S: When you guys were first starting with Blink you used to come to where I grew up in Vegas for shows, it seemed like every other weekend you guys were there with Unwritten Law and that's what was available, those demo tapes.
MH: That's awesome, (laughs) that's so cool! Where did you see us, the Huntridge Theater?

S: Yeah, that's where we had most of the shows. So it's funny to be sitting here talking with you because I'm just reminiscing, thinking about how much has changed over the past decade.
MH: Those Huntridge Theater shows were fun.

S: I don't know if that place is still open anymore.
MH: I heard that it wasn't. I don't know. I heard that it was for a long time and then the roof collapsed.

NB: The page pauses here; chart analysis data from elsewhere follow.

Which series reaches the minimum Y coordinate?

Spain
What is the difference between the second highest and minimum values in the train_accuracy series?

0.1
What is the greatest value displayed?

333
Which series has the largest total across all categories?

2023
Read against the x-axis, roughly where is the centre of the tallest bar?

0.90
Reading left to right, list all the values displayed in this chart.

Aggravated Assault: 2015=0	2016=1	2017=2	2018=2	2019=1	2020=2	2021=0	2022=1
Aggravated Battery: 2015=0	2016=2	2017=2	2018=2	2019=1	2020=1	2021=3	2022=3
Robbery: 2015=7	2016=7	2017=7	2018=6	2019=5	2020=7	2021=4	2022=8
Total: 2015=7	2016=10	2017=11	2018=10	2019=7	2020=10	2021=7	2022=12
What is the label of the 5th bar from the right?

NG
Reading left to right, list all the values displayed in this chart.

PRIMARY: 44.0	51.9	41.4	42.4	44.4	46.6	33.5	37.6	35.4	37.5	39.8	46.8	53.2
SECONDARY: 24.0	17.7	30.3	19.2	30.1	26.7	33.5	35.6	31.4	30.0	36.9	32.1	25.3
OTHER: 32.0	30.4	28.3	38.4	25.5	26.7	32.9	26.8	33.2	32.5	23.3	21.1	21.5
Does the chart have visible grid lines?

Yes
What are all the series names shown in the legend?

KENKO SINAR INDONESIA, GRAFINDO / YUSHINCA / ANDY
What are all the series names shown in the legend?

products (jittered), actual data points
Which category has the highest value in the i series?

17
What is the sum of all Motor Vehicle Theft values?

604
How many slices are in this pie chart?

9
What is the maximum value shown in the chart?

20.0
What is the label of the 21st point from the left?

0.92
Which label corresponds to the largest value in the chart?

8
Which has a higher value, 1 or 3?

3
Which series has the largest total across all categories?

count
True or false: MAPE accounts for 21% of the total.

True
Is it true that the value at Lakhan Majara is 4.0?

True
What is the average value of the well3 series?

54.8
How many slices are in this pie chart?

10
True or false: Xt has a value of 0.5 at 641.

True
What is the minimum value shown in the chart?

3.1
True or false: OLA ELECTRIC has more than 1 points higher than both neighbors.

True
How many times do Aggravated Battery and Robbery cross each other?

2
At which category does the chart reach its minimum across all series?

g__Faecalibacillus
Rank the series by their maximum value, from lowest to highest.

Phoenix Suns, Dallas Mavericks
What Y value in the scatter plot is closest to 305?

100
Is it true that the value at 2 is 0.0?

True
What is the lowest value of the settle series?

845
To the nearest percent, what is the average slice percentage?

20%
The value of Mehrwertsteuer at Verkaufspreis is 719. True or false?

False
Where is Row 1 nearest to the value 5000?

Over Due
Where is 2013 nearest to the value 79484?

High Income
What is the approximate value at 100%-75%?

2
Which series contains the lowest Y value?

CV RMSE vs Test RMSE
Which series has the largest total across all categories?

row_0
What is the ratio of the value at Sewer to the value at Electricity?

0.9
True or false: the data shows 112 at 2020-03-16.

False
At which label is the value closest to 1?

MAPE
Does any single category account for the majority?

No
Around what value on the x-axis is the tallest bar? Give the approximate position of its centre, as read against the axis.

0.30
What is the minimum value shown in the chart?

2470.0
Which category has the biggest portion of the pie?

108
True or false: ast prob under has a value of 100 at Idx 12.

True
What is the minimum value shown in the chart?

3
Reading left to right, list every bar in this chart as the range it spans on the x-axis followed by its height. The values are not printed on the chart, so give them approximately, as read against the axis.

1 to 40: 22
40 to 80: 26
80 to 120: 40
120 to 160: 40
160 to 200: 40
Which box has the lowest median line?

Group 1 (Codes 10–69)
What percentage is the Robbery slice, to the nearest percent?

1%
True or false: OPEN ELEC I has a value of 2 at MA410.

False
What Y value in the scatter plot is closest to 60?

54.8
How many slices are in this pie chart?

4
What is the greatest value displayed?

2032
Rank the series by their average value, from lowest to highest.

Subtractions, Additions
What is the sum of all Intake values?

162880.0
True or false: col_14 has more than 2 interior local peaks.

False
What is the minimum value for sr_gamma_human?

S: Yeah, and then it was shut down for like two years. Then they opened it up but they may have closed it again since then, I'm not really sure. (Laughs) Well, where do you see yourself in the next five years? What does the future hold for Mark Hoppus?
MH: That's so hard to say. In five years, definitely still playing music, definitely still touring, definitely still creating music that I love. That's all that I want to do, that's my highest aspiration is to continue to write better and better songs. And do that the rest of my life.